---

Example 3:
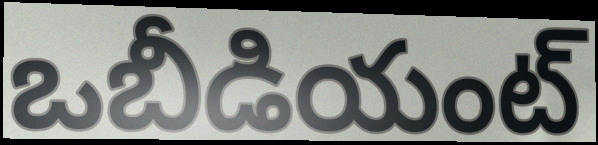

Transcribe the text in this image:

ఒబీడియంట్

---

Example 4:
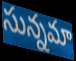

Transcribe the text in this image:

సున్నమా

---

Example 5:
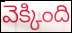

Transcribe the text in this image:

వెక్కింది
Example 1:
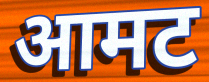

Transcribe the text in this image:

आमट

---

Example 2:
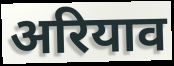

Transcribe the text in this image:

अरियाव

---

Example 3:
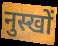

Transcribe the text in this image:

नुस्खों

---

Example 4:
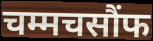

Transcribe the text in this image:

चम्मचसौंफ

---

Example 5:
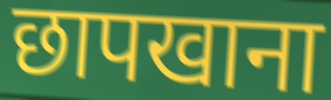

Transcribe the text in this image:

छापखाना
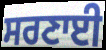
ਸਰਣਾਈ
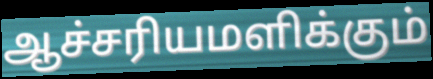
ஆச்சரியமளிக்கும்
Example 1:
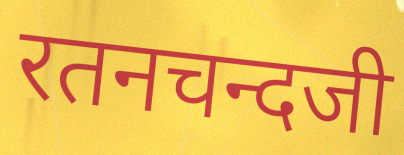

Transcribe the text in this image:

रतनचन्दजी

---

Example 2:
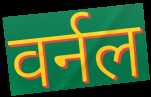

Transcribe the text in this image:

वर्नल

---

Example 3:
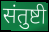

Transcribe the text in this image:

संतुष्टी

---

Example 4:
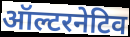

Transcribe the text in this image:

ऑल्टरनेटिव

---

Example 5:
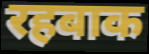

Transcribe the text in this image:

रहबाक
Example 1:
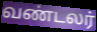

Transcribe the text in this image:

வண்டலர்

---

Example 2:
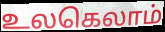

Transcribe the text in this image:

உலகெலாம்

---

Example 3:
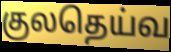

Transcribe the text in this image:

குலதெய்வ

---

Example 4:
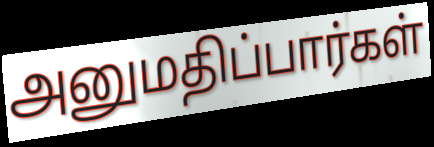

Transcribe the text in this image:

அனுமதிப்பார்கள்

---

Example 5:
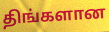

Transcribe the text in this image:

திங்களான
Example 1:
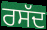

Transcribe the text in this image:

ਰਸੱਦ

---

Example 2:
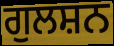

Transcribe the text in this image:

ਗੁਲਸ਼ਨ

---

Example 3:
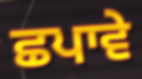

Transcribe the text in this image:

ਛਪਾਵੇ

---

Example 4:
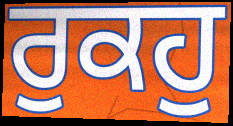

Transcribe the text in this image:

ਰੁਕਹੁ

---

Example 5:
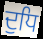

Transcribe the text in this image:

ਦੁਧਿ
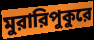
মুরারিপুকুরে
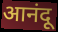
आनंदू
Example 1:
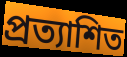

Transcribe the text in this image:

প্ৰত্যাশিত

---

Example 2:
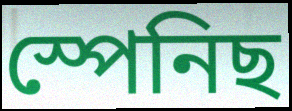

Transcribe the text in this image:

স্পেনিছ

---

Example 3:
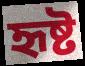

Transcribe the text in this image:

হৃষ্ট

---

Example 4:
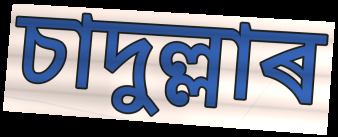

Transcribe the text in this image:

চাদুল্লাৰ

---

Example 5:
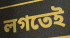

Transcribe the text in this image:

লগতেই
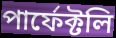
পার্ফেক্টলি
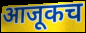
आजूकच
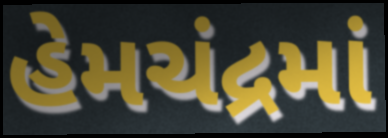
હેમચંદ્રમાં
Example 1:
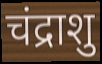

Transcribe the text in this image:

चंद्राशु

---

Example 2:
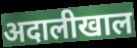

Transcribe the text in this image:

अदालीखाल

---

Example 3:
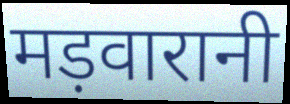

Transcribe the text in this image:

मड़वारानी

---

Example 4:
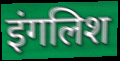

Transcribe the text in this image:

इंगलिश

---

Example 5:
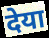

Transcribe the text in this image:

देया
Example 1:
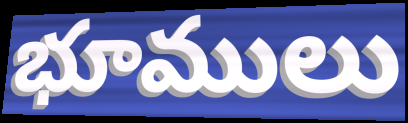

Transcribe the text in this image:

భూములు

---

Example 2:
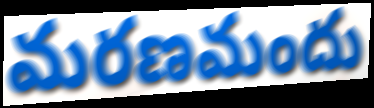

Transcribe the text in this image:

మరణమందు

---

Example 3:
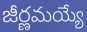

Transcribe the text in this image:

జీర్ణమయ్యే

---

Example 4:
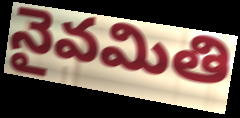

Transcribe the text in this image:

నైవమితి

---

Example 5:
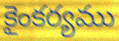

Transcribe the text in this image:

..........

Word for word, write out each line of the records, but leave the pictures behind.

---

Example 3:

Transcribe the text in this image:

ఒబీడియంట్

---

Example 4:

Transcribe the text in this image:

సున్నమా

---

Example 5:

Transcribe the text in this image:

వెక్కింది
Example 1:

Transcribe the text in this image:

आमट

---

Example 2:

Transcribe the text in this image:

अरियाव

---

Example 3:

Transcribe the text in this image:

नुस्खों

---

Example 4:

Transcribe the text in this image:

चम्मचसौंफ

---

Example 5:

Transcribe the text in this image:

छापखाना
ਸਰਣਾਈ
ஆச்சரியமளிக்கும்
Example 1:

Transcribe the text in this image:

रतनचन्दजी

---

Example 2:

Transcribe the text in this image:

वर्नल

---

Example 3:

Transcribe the text in this image:

संतुष्टी

---

Example 4:

Transcribe the text in this image:

ऑल्टरनेटिव

---

Example 5:

Transcribe the text in this image:

रहबाक
Example 1:

Transcribe the text in this image:

வண்டலர்

---

Example 2:

Transcribe the text in this image:

உலகெலாம்

---

Example 3:

Transcribe the text in this image:

குலதெய்வ

---

Example 4:

Transcribe the text in this image:

அனுமதிப்பார்கள்

---

Example 5:

Transcribe the text in this image:

திங்களான
Example 1:

Transcribe the text in this image:

ਰਸੱਦ

---

Example 2:

Transcribe the text in this image:

ਗੁਲਸ਼ਨ

---

Example 3:

Transcribe the text in this image:

ਛਪਾਵੇ

---

Example 4:

Transcribe the text in this image:

ਰੁਕਹੁ

---

Example 5:

Transcribe the text in this image:

ਦੁਧਿ
মুরারিপুকুরে
आनंदू
Example 1:

Transcribe the text in this image:

প্ৰত্যাশিত

---

Example 2:

Transcribe the text in this image:

স্পেনিছ

---

Example 3:

Transcribe the text in this image:

হৃষ্ট

---

Example 4:

Transcribe the text in this image:

চাদুল্লাৰ

---

Example 5:

Transcribe the text in this image:

লগতেই
পার্ফেক্টলি
आजूकच
હેમચંદ્રમાં
Example 1:

Transcribe the text in this image:

चंद्राशु

---

Example 2:

Transcribe the text in this image:

अदालीखाल

---

Example 3:

Transcribe the text in this image:

मड़वारानी

---

Example 4:

Transcribe the text in this image:

इंगलिश

---

Example 5:

Transcribe the text in this image:

देया
Example 1:

Transcribe the text in this image:

భూములు

---

Example 2:

Transcribe the text in this image:

మరణమందు

---

Example 3:

Transcribe the text in this image:

జీర్ణమయ్యే

---

Example 4:

Transcribe the text in this image:

నైవమితి

---

Example 5:

Transcribe the text in this image:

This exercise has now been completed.